■ AVAILABLE DATA ■
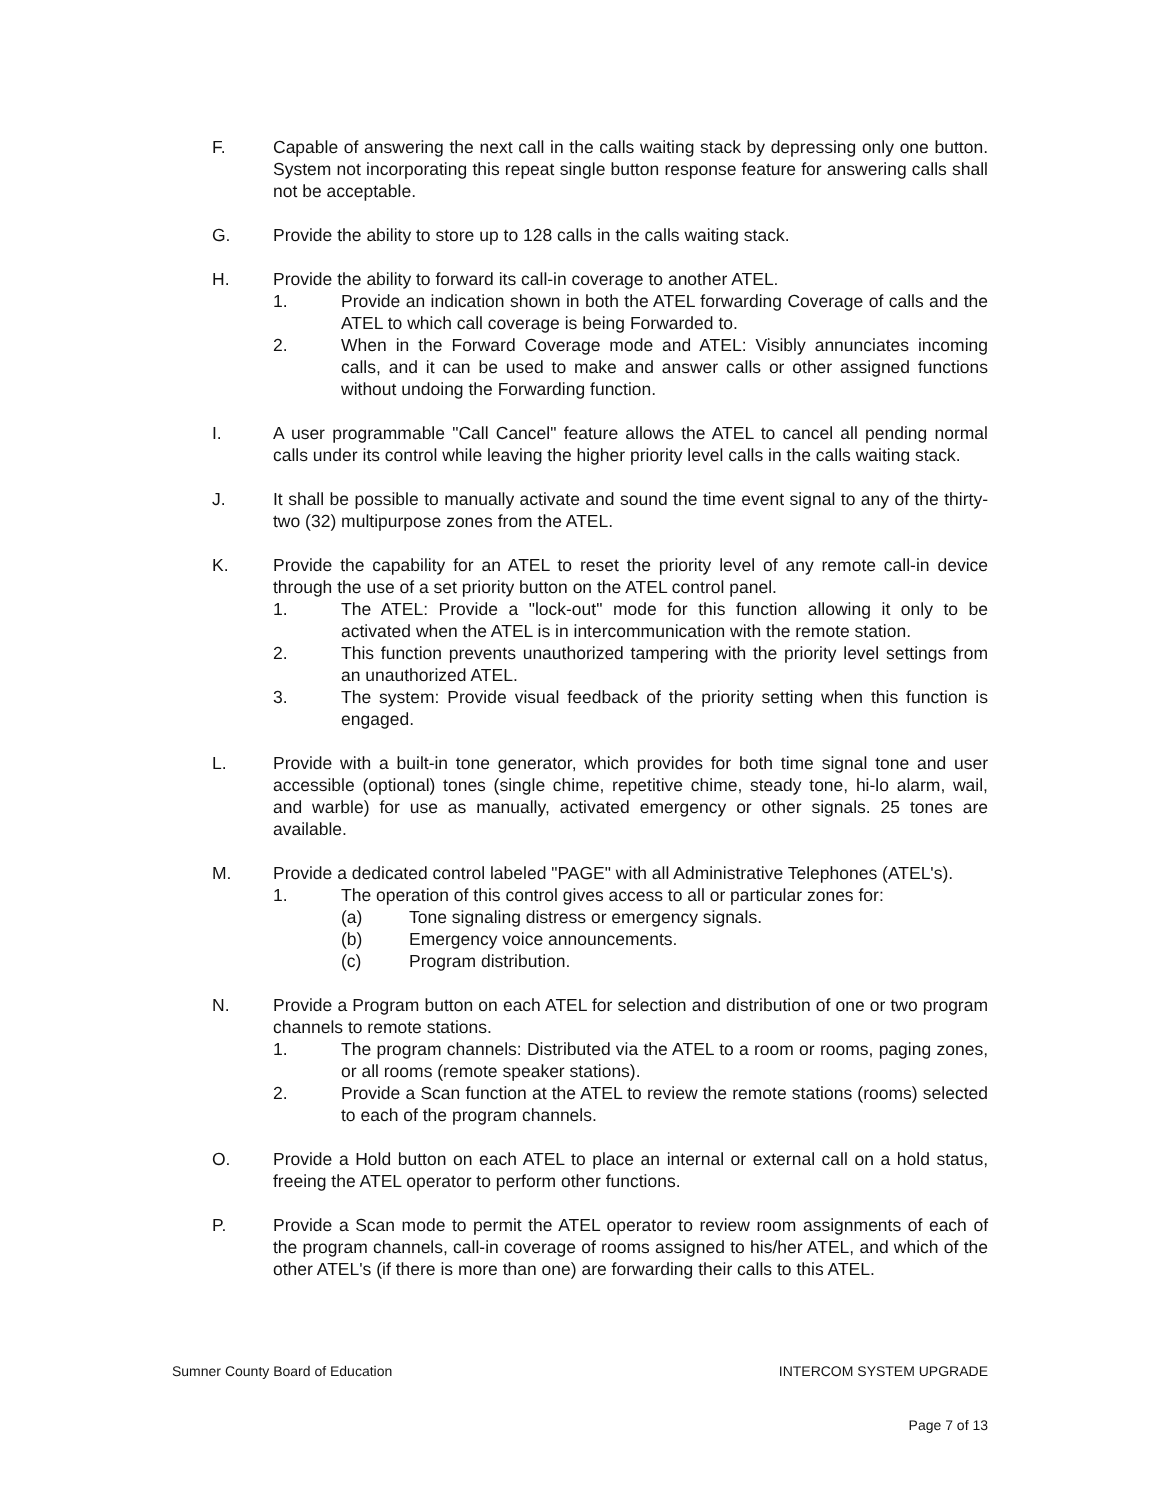F. Capable of answering the next call in the calls waiting stack by depressing only one button. System not incorporating this repeat single button response feature for answering calls shall not be acceptable.
G. Provide the ability to store up to 128 calls in the calls waiting stack.
H. Provide the ability to forward its call-in coverage to another ATEL.
1. Provide an indication shown in both the ATEL forwarding Coverage of calls and the ATEL to which call coverage is being Forwarded to.
2. When in the Forward Coverage mode and ATEL: Visibly annunciates incoming calls, and it can be used to make and answer calls or other assigned functions without undoing the Forwarding function.
I. A user programmable "Call Cancel" feature allows the ATEL to cancel all pending normal calls under its control while leaving the higher priority level calls in the calls waiting stack.
J. It shall be possible to manually activate and sound the time event signal to any of the thirty-two (32) multipurpose zones from the ATEL.
K. Provide the capability for an ATEL to reset the priority level of any remote call-in device through the use of a set priority button on the ATEL control panel.
1. The ATEL: Provide a "lock-out" mode for this function allowing it only to be activated when the ATEL is in intercommunication with the remote station.
2. This function prevents unauthorized tampering with the priority level settings from an unauthorized ATEL.
3. The system: Provide visual feedback of the priority setting when this function is engaged.
L. Provide with a built-in tone generator, which provides for both time signal tone and user accessible (optional) tones (single chime, repetitive chime, steady tone, hi-lo alarm, wail, and warble) for use as manually, activated emergency or other signals. 25 tones are available.
M. Provide a dedicated control labeled "PAGE" with all Administrative Telephones (ATEL's).
1. The operation of this control gives access to all or particular zones for:
(a) Tone signaling distress or emergency signals.
(b) Emergency voice announcements.
(c) Program distribution.
N. Provide a Program button on each ATEL for selection and distribution of one or two program channels to remote stations.
1. The program channels: Distributed via the ATEL to a room or rooms, paging zones, or all rooms (remote speaker stations).
2. Provide a Scan function at the ATEL to review the remote stations (rooms) selected to each of the program channels.
O. Provide a Hold button on each ATEL to place an internal or external call on a hold status, freeing the ATEL operator to perform other functions.
P. Provide a Scan mode to permit the ATEL operator to review room assignments of each of the program channels, call-in coverage of rooms assigned to his/her ATEL, and which of the other ATEL's (if there is more than one) are forwarding their calls to this ATEL.
Sumner County Board of Education INTERCOM SYSTEM UPGRADE
Page 7 of 13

■ WHAT THE TASK ASKS ■
Nothing but a number is wanted here: the count of lines in the listing with the word "control".

■ THE COMPLETED TASK ■
4